- [Provided passage]:
↓↓↓
# Voopoo PnP Replacement coils



## Room Fogger (12/11/19)

Anyone have the Replacement PnP replacement Coil Head for their new pods/devices available in stock?

Reactions: Like 1


----------



## Chris du Toit (12/11/19)

Juicy Joe's have a good selection

https://www.juicyjoes.co.za/?product=voopoo-pnp-coil-for-vinci

Reactions: Like 1 | Thanks 1


----------



## Room Fogger (12/11/19)

@Faizel Bhamjee

Reactions: Like 1


----------



## KarlDP (12/11/19)

Juicy Joes

Reactions: Like 1 | Thanks 1


----------



## Faizel Bhamjee (14/11/19)

Tried those coils ( for the Vinci ) they dont work on the find s trio. I think only the pnp-R1 and pnp-C1 works. VK stocks the pnp-M2 which i bought but doesnt fire 

Thanks Gents

Reactions: Like 1


----------



## Room Fogger (14/11/19)

Faizel Bhamjee said:


> Tried those coils ( for the Vinci ) they dont work on the find s trio. I think only the pnp-R1 and pnp-C1 works. VK stocks the pnp-M2 which i bought but doesnt fire
> 
> Thanks Gents


Same coils used for the Baby Trio, however I use m2 in there and no problem. Sizes look the same, but I’m not 100%sure. Hope you find some, otherwise Fasttech it 3FVape is going to be your only other options.
↑↑↑
- [The problem]: Resume the forum thread about Voopoo PnP replacement coils from the point where it stops. The records below have no connection to the forum thread.

- [Supplied data]:
↓↓↓
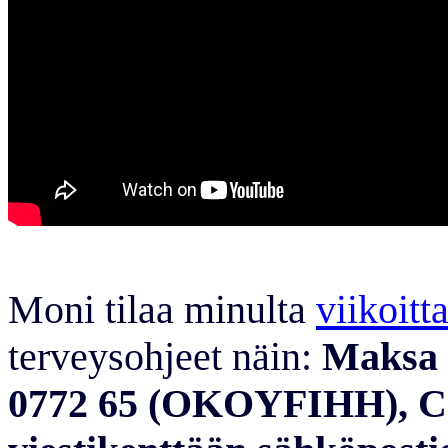
Moni tilaa minulta
viikoitt
terveysohjeet näin:
Maksa 2
0772 65 (OKOYFIHH), Chr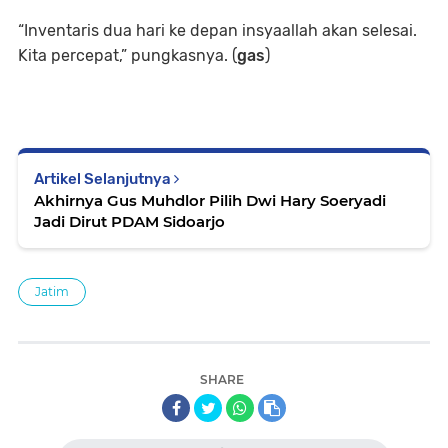
“Inventaris dua hari ke depan insyaallah akan selesai.
Kita percepat,” pungkasnya. (
gas
)
Artikel Selanjutnya
Akhirnya Gus Muhdlor Pilih Dwi Hary Soeryadi
Jadi Dirut PDAM Sidoarjo
Jatim
SHARE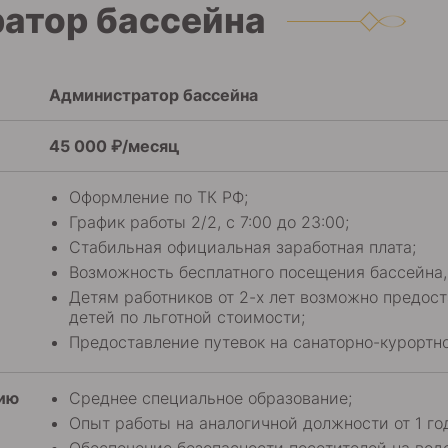
атор бассейна
Администратор бассейна
45 000 ₽/месяц
Оформление по ТК РФ;
График работы 2/2, с 7:00 до 23:00;
Стабильная официальная заработная плата;
Возможность бесплатного посещения бассейна,
Детям работников от 2-х лет возможно предос
детей по льготной стоимости;
Предоставление путевок на санаторно-курортно
нию
Среднее специальное образование;
Опыт работы на аналогичной должности от 1 го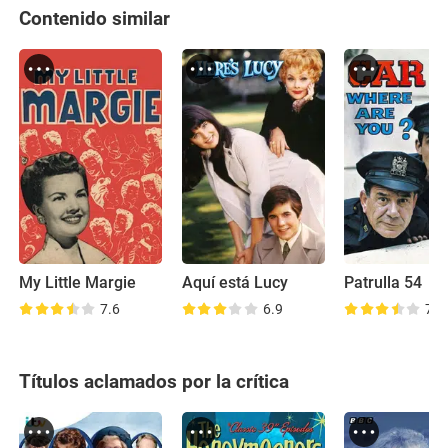
Contenido similar
My Little Margie
Aquí está Lucy
Patrulla 54
7.6
6.9
7.7
Títulos aclamados por la crítica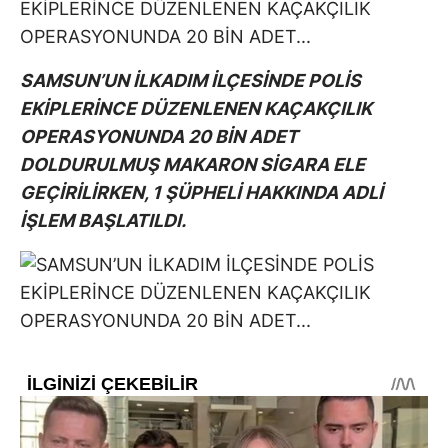
SAMSUN’UN İLKADIM İLÇESİNDE POLİS
EKİPLERİNCE DÜZENLENEN KAÇAKÇILIK
OPERASYONUNDA 20 BİN ADET
DOLDURULMUŞ MAKARON SİGARA ELE
GEÇİRİLİRKEN, 1 ŞÜPHELİ HAKKINDA ADLİ
İŞLEM BAŞLATILDI.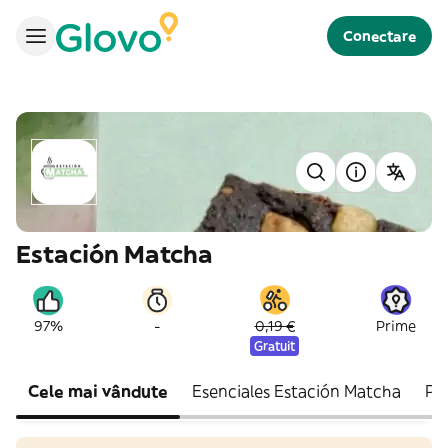
Conectare
Estación Matcha
-
97%
0,19 €
Prime
Gratuit
Cele mai vândute
Esenciales Estación Matcha
Pa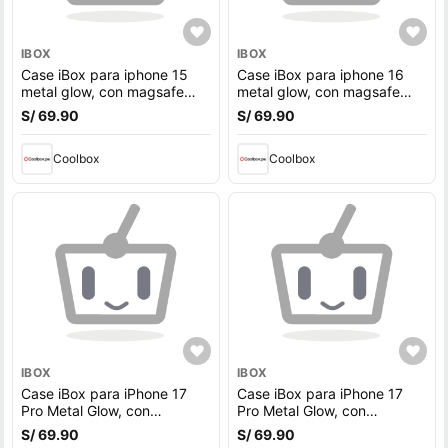
IBOX
IBOX
Case iBox para iphone 15
Case iBox para iphone 16
metal glow, con magsafe
metal glow, con magsafe
para carga inalámbrica, con
para carga inalámbrica, con
S/ 69.90
S/ 69.90
soporte en cámara, rosado
soporte en cámara, morado
Coolbox
Coolbox
IBOX
IBOX
Case iBox para iPhone 17
Case iBox para iPhone 17
Pro Metal Glow, con
Pro Metal Glow, con
MagSafe para carga
MagSafe para carga
S/ 69.90
S/ 69.90
inalámbrica, soporte en
inalámbrica, soporte en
↑↑↑
- [Answer to this problem]:
----------



## Room Fogger (14/11/19)

Faizel Bhamjee said:


> Tried those coils ( for the Vinci ) they dont work on the find s trio. I think only the pnp-R1 and pnp-C1 works. VK stocks the pnp-M2 which i bought but doesnt fire
> 
> Thanks Gents


I see juicy Joes have both the C1and R1 on their site, looks like new stock received under the options but grouped under the Vinci tab, just have a look again.


----------



## Faizel Bhamjee (16/11/19)

Room Fogger said:


> I see juicy Joes have both the C1and R1 on their site, looks like new stock received under the options but grouped under the Vinci tab, just have a look again.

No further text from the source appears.